In some women, the Pill suppresses ovulation almost completely. In those women in which it doesn’t, the Pill may allow conception and cause the subsequent abortion of unborn children.
We must admit that we are confused as to why a drug that prevents the healthy operation of a basic human function (by way of high levels of hormones) is seen as “essential medicine” by so many well-meaning people. Regardless of how we got here, we now have to show friends and family, and society at large, what science and millions of women have found, that hormonal contraception is not good for women’s health, or for society.

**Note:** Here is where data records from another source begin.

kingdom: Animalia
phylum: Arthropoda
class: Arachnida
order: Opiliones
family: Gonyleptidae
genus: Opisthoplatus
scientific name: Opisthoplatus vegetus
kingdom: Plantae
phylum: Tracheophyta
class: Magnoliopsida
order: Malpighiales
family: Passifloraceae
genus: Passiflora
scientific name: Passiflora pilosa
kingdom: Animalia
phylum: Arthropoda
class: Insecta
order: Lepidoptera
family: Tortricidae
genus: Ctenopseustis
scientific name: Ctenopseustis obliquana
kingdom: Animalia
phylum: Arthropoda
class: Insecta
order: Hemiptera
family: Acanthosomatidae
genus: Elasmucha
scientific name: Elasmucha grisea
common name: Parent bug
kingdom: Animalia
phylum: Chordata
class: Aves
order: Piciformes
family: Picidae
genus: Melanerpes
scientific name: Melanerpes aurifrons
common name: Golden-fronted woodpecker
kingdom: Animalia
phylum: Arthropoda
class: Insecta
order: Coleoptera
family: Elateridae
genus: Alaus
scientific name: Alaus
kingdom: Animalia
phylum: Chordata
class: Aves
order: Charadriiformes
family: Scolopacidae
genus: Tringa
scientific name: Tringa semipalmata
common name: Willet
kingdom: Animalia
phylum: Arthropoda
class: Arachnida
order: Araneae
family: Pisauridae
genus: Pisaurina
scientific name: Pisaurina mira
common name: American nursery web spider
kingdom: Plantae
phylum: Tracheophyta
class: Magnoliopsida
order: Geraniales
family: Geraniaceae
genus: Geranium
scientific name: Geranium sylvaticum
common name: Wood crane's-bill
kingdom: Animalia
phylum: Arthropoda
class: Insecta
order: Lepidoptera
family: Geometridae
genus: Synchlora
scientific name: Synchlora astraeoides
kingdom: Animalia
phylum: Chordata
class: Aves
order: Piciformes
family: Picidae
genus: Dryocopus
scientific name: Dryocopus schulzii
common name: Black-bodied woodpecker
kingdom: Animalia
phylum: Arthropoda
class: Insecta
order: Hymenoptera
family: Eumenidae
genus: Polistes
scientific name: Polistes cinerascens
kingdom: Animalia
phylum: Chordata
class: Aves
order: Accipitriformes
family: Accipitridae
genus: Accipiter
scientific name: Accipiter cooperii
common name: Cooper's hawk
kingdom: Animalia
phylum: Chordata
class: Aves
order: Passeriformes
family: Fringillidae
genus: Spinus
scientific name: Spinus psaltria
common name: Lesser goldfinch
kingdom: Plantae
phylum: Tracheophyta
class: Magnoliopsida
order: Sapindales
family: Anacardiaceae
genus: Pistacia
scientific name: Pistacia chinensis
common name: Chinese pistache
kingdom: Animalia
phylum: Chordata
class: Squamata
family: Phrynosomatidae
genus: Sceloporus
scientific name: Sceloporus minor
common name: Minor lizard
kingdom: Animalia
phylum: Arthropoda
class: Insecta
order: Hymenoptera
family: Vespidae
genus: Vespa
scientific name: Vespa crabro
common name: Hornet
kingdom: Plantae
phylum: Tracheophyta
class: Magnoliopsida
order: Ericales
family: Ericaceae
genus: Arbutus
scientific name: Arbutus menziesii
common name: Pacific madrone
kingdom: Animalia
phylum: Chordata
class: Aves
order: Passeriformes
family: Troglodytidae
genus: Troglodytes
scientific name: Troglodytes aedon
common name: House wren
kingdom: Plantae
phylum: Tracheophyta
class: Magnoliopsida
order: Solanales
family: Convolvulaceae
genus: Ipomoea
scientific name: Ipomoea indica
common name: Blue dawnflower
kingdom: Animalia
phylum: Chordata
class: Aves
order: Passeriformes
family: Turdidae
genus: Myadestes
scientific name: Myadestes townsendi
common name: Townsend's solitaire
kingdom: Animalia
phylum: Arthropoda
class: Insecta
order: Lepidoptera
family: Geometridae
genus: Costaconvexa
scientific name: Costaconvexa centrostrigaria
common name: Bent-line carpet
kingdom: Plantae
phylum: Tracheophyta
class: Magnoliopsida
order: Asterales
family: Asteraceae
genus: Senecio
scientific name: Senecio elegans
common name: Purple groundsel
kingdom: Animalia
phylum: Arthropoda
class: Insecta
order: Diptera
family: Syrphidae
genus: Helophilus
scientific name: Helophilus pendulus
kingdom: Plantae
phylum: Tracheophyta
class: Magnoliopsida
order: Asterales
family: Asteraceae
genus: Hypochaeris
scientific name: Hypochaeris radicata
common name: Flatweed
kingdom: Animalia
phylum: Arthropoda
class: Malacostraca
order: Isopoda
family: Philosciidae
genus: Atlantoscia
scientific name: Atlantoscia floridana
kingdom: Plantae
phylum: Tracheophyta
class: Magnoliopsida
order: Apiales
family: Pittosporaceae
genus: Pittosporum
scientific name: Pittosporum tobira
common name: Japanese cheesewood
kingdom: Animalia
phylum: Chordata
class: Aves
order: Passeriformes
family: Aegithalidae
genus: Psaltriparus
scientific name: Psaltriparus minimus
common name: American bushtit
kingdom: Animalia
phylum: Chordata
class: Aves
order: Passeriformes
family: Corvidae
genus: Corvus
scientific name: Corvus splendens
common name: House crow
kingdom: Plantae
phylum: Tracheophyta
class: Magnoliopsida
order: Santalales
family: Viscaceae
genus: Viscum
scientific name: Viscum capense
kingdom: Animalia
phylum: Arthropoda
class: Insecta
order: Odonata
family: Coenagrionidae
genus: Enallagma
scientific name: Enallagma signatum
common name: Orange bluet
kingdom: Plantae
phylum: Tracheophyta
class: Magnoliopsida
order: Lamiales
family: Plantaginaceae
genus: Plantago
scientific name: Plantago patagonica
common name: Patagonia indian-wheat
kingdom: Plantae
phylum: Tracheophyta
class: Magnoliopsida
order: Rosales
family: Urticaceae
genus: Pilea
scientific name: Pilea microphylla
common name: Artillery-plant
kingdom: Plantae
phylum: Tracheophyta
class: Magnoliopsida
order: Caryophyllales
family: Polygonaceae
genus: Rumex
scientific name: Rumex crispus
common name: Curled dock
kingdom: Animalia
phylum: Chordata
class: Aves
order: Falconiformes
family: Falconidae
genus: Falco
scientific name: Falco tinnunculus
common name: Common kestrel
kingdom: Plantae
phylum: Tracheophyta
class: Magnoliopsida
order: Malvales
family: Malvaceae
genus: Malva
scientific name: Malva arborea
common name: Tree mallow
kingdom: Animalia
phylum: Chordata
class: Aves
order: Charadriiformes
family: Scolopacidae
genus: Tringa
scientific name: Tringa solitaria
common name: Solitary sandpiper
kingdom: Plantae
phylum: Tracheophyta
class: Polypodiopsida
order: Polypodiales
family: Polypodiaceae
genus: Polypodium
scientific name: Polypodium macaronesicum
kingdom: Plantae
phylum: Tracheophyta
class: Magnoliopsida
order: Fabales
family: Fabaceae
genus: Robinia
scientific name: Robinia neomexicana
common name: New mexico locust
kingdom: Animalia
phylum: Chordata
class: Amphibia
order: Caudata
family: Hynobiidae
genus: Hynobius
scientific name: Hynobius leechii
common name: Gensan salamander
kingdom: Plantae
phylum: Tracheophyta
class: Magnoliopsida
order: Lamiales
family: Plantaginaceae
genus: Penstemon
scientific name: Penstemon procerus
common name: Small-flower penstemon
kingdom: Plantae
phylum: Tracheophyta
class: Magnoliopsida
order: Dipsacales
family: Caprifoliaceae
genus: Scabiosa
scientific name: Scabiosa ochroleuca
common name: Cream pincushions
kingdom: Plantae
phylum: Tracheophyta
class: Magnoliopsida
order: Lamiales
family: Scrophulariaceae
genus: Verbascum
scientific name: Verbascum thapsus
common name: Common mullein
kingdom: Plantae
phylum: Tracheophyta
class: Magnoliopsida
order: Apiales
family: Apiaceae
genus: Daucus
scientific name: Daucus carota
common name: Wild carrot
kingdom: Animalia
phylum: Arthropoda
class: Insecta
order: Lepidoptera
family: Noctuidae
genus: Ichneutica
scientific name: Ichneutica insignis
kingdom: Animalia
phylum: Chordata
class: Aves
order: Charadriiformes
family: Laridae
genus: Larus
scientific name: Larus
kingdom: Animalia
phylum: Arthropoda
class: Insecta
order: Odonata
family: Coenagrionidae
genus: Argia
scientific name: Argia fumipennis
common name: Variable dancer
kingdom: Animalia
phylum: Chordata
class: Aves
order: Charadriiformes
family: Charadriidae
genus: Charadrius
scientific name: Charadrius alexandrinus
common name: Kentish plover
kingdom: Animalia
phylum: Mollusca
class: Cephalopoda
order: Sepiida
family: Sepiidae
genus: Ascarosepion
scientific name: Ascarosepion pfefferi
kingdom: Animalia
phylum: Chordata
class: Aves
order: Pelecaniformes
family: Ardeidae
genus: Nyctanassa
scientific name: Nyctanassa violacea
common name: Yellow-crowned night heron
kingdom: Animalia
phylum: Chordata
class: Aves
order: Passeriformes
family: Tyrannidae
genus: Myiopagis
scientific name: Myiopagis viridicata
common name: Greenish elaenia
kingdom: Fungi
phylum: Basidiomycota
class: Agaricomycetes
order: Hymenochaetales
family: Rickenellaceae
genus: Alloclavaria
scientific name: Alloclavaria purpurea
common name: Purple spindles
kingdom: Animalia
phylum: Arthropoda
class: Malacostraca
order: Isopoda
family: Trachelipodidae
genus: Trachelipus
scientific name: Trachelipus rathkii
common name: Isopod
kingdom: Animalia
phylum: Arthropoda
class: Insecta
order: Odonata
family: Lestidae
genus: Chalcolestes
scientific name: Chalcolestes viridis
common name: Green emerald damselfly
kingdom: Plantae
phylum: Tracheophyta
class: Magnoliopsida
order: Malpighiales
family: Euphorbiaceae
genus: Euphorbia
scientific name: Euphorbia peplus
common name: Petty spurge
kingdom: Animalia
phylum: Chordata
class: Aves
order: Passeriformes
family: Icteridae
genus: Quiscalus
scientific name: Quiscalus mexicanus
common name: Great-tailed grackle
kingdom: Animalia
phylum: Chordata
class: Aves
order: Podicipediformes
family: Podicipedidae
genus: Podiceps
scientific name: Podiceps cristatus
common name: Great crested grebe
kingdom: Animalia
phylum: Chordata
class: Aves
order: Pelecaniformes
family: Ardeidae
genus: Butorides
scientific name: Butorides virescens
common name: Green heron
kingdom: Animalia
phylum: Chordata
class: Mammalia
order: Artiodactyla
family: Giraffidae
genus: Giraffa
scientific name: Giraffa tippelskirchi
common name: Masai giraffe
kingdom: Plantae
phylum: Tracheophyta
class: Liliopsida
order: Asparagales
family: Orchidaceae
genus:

1. “World Health Organization. ‘Carcinogenicity of Combined Hormonal Contraceptives and Combined Menopausal Treatment.’ Statement of September 2005.”
2. Bayer HealthCare Pharmaceuticals. “Highlights of Prescribing Information: Yasmin,” April 2012; Janssen Pharmaceuticals. “Micronor® Oral Contraceptive Tablets,” March 2012.
3. Panzer, Wise, Goldstein, et al., “Impact of Oral Contraceptives on Sex Hormone-Binding Globulin and Androgen Levels: A Retrospective Study in Women with Sexual Dysfunction”, Journal of Sexual Medicine, Jan. 2006, Vol. 3 Iss. 1, 104-113.
4. Yager, Davidson, “Estrogen Carcinogenesis in Breast Cancer”, New England Journal of Medicine, January 2006, Vol. 354, No. 3,270-282.
5. Rachael Combe. “Sexual Chemistry.” Elle, September 2005.